# REQUIREMENT 1
Rescale everything in the records from the line containing "right shoulder: (723, 774, 2)" down through the end of the records. Repeat each of those lines in full, and multiply every keypoint coordinate and depth value by 1.4, rounding to whole numbers with halves going up. Give only those lines.

Technical-only enforcement of "UA Policy"? #43

krgovind · 2021-06-08T00:14:16Z

@erik-anderson suggested over on the TAG review thread that we consider technical mechanisms in lieu of the "UA Policy" to verify formation of acceptable sets.

A non-comprehensive list of areas I'd like to explore to mitigate the potential impact (which are not mutually exclusive) of the governance concern: make the max size of lists small enough to not need any approval (may not be practical due to the past concern about a lack of objective, user-intuitive criteria for when sites can join the same set); an independent entity to approve and/or revoke the ability to use a set, using a common set of criteria that multiple implementers agree to (a bit like CAs and web PKI, which carries its own set of challenges, though perhaps smaller in scope here); or "GREASE"ing of when First-Party Sets are used (e.g. disabling them some small percentage of the time and/or revoking the right to use them at all if the site doesn't function without them) to help sites prove/validate that they will function adequately for browsers and/or users who configure their browsers to limit or disallow the use of First-Party Sets.

The proposal currently calls for a "UA Policy" (relevant issue) to ensure that site-declared sets meet acceptance criteria. This was added to the proposal primarily to address feedback received from Safari (#6) and Mozilla (#7):

We believe a feature like First Party Sets will cause new consortiums to be formed for the sole purpose of cross-site data sharing since third-party data restrictions are relaxed within the set. Combine that with affiliations being unclear to users and you have a situation where users are effectively tracked across sites/contexts that they think are distinct.

Is there a combination of technical mechanisms; along with a revocation mechanism, transparency logs to aid auditability, etc. that could address these concerns?

dmarti · 2021-06-10T17:22:00Z

It should be possible for anyone to run a crawler to figure out if a set is valid. (I would be interested in collaborating on a crawler project to produce a validation tool and directory of sets. If anyone else is working on a crawler/validator/directory for first party sets, I would appreciate a link.) Three categories of items that a crawler could check:

A set could define a list of resources under .well-known that are required to be identical across site members. For example, a policy could require that if /.well-known/gpc.json is present on a site, then only sites with an identical resource at that path would be eligible to be a member of a first-party set.
Other resources outside of /.well-known can also be compared to determine validity of a set if present and identical. For example, if both site A and site B have an /ads.txt and the content does not match, then that is evidence that A and B are administered separately for purposes of some business relationships, and therefore not members of a valid set with each other.
Other items clearly need to be common across sites from the user point of view, but are more complicated to check. For example, the privacy policies for two members of a set could be identical in text, but different in content because of different styling. Privacy policies would have to use markup to facilitate comparison.

Common branding resources and guidelines are also clearly necessary, so that a user is aware when they are using sites that share a set. This might include a common set of graphic elements and size at which the elements must be visible -- but there are a11y concerns. We would need to be confident that a user of assistive technologies will be able to recognize when they are using sites that are members of the same set.

Related discussion of set validation at issue 14

cfredric · 2021-08-05T21:54:12Z

For example, if both site A and site B have an /ads.txt and the content does not match, then that is evidence that A and B are administered separately for purposes of some business relationships, and therefore not members of a valid set with each other.

# MATERIAL FOR THIS EXERCISE
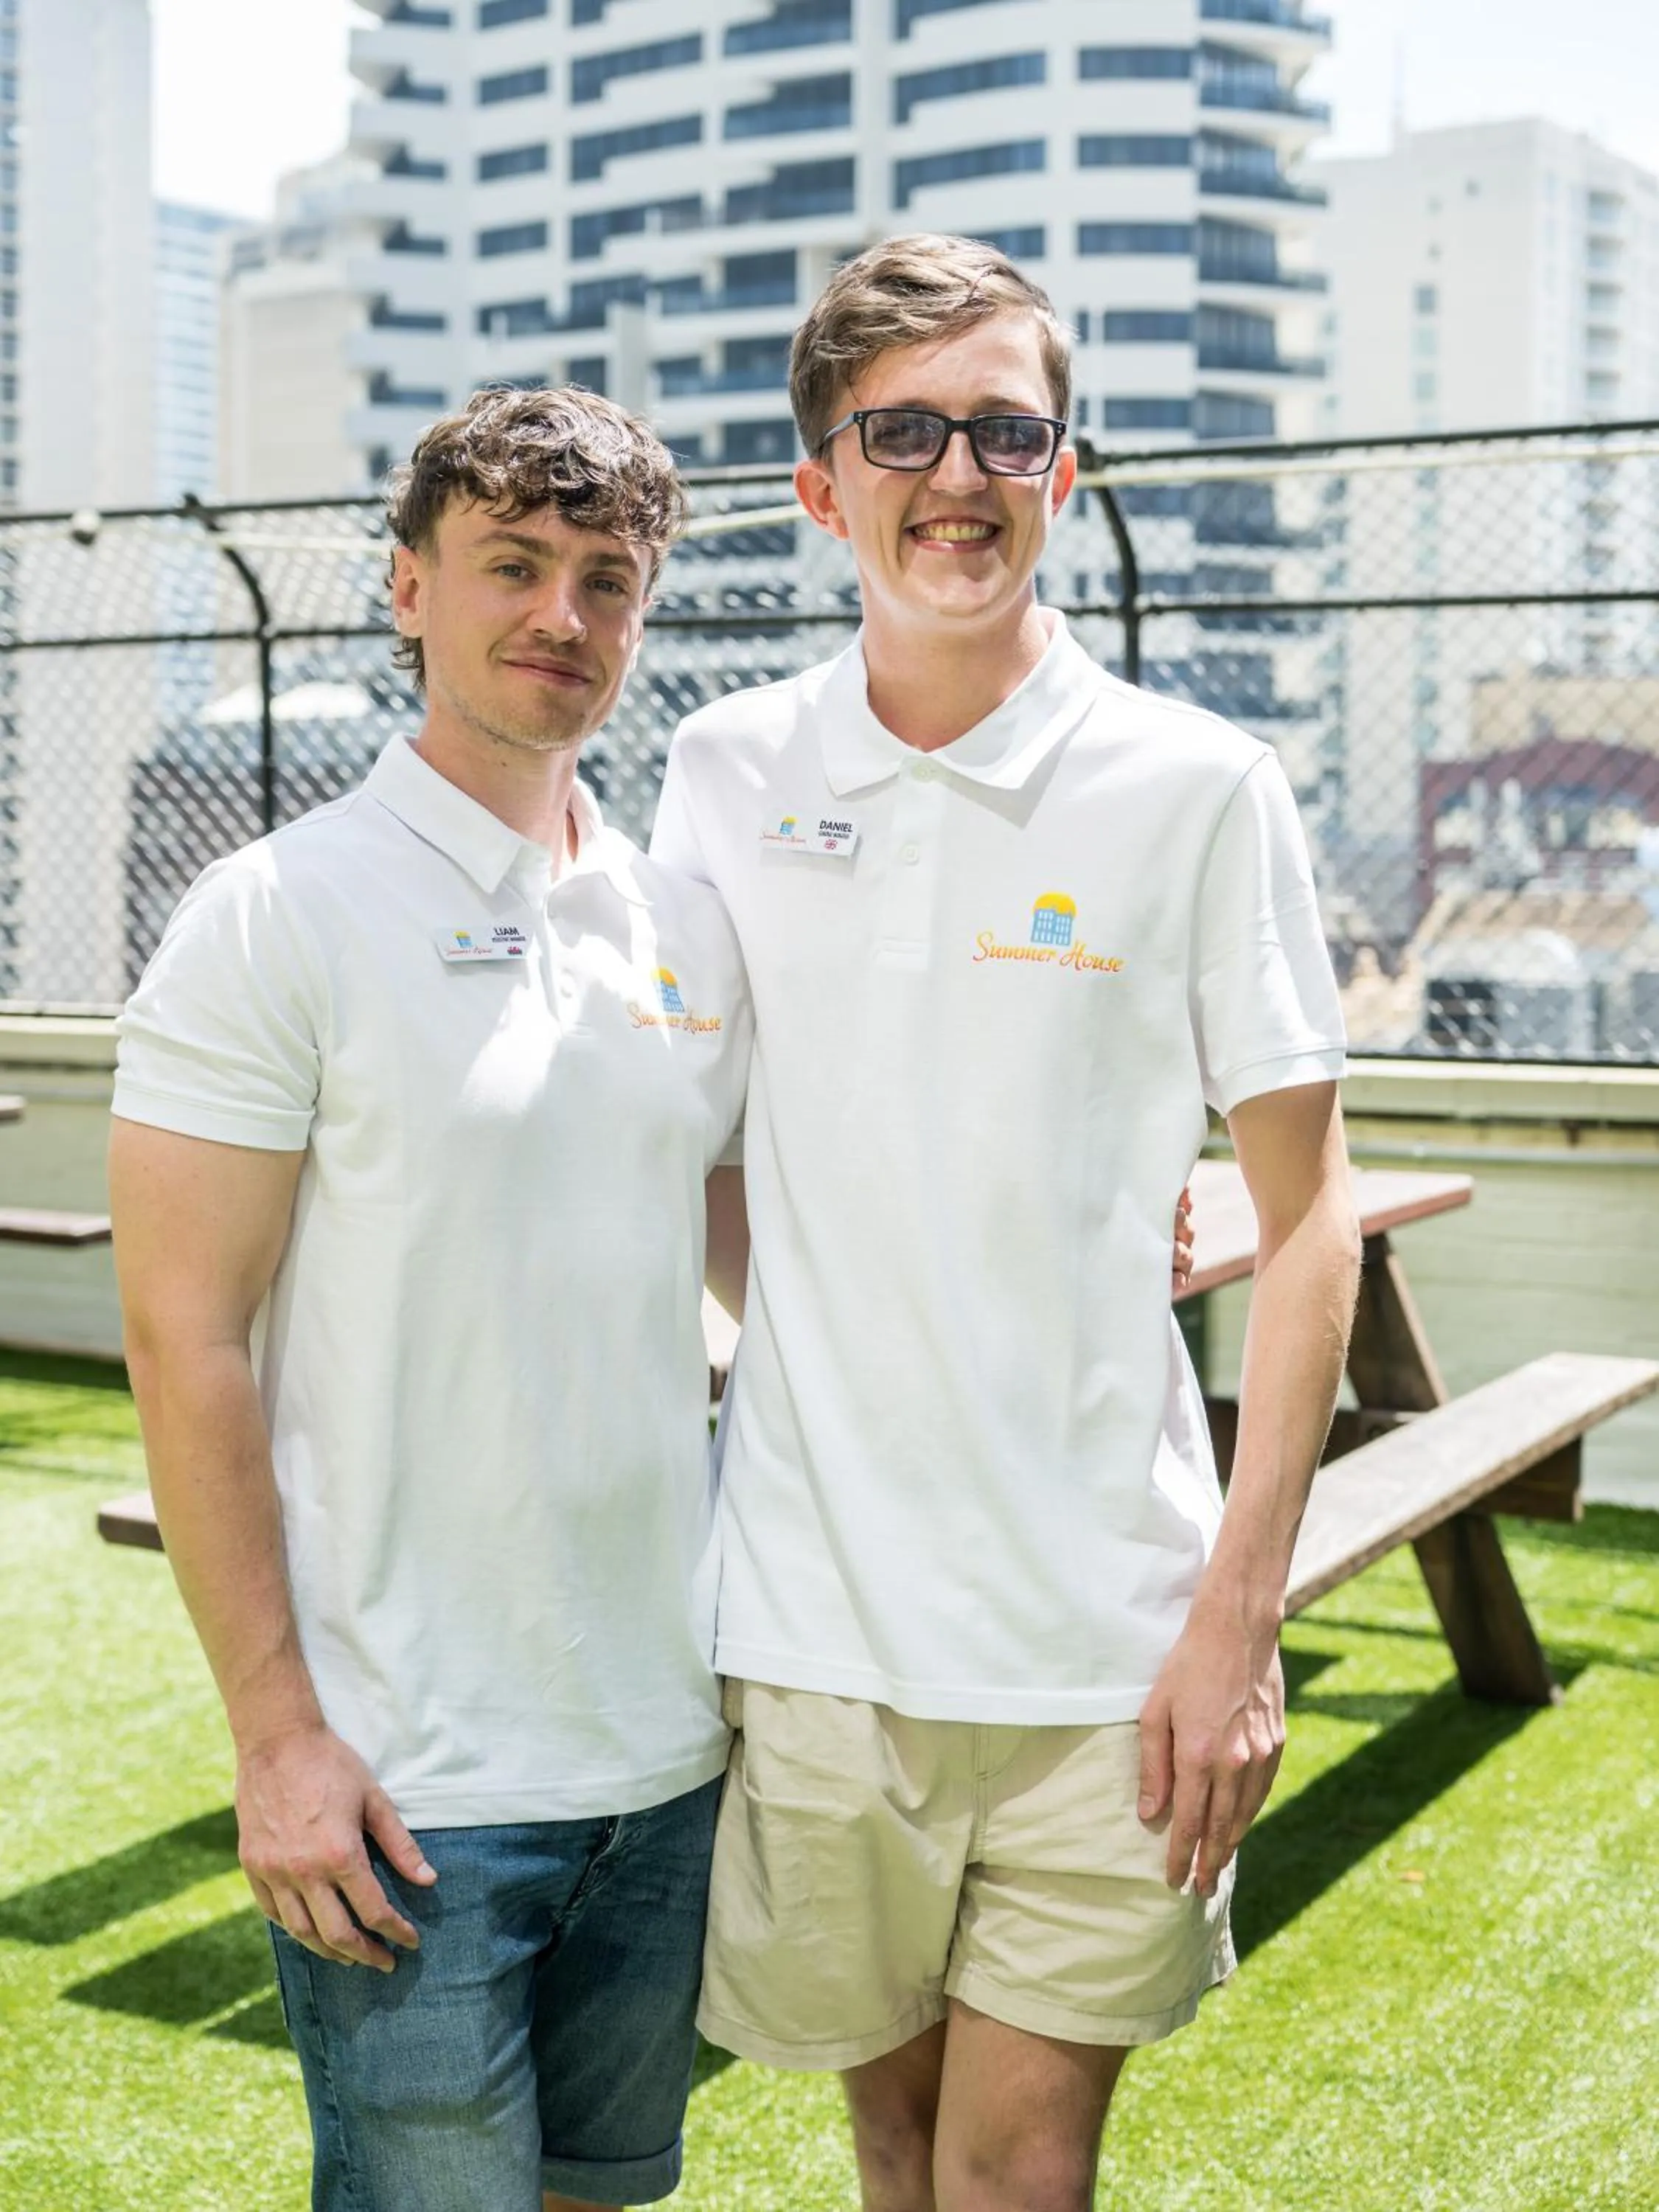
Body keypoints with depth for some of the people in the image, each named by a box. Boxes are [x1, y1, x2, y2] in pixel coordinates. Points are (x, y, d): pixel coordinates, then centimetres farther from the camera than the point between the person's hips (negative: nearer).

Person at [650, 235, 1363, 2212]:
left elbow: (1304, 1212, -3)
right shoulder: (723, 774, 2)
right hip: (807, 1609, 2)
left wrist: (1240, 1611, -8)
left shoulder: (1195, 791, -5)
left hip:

# REQUIREMENT 2
Answer these from the First-Party Sets thread:
(a) Which two browser makers gave the feedback that led to the "UA Policy" being added to the proposal?
(b) What file under /.well-known is used as the example of a resource that would have to be identical across set members?
(c) Who suggested on the TAG review thread that technical mechanisms be considered in place of the "UA Policy"?

# EXERCISE ANSWER 1
right shoulder: (1012, 1084, 3)
right hip: (1130, 2253, 3)
left wrist: (1736, 2255, -11)
left shoulder: (1673, 1107, -7)
left hip:

# EXERCISE ANSWER 2
(a) Safari and Mozilla
(b) /.well-known/gpc.json
(c) @erik-anderson